- Active: Since 16 December 2019 (5 years, 4 months)
- Country: Pakistan
- Allegiance: Pakistan Air Force
- Branch: GD(P)/Flying
- Type: Squadron
- Role: Airlift
- Part of: No. 35 Air Mobility Wing
- Airbase: PAF Base Nur Khan
- Nickname(s): Markhors
- Mascot(s): Markhor
- Anniversaries: 16 December (Foundation day)

Aircraft flown
- Transport: CN-235 CASA Beechcraft BKA-350i

= No. 52 Squadron PAF =

The No. 52 Air Mobility Squadron nicknamed Markhors is a transport unit of the Pakistan Air Force's No. 35 Air Mobility Wing. It operates CN-235 CASA and Beechcraft BKA-350i transporters from PAF Base Nur Khan.

== History ==
Established on 16 December 2019, the No. 52 Air Mobility Squadron was equipped with CN-235 CASA tactical airlifters which previously served with the No. 6 Squadron and was tasked to provide tactical airlift to the Pakistan Armed Forces.
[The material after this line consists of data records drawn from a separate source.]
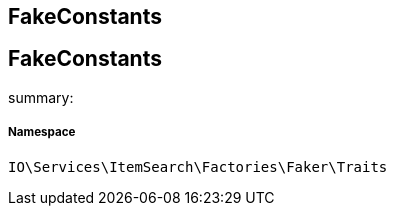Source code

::table-caption!:
:example-caption!:
:source-highlighter: prettify
:sectids!:

== FakeConstants


[[io__fakeconstants]]
== FakeConstants

summary: 




===== Namespace

`IO\Services\ItemSearch\Factories\Faker\Traits`





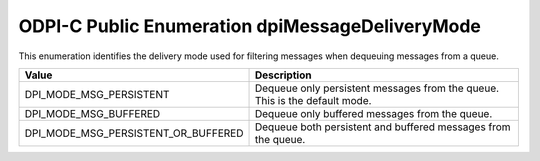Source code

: .. _dpiMessageDeliveryMode:

ODPI-C Public Enumeration dpiMessageDeliveryMode
------------------------------------------------

This enumeration identifies the delivery mode used for filtering messages
when dequeuing messages from a queue.

===================================  ==========================================
Value                                Description
===================================  ==========================================
DPI_MODE_MSG_PERSISTENT              Dequeue only persistent messages from the
                                     queue. This is the default mode.
DPI_MODE_MSG_BUFFERED                Dequeue only buffered messages from the
                                     queue.
DPI_MODE_MSG_PERSISTENT_OR_BUFFERED  Dequeue both persistent and buffered
                                     messages from the queue.
===================================  ==========================================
On various occasions it has fulfilled this role by providing much needed tactical airlift to the army and navy by conducting operations in far flung areas like Miranshah, Saidu Sharif and Shamsi airstrips where modern landing strips are not available.

In 2022, the squadron's fleet was expanded with the induction of two Beechcraft BKA-350i for operations in the mountainous Northern areas of the country.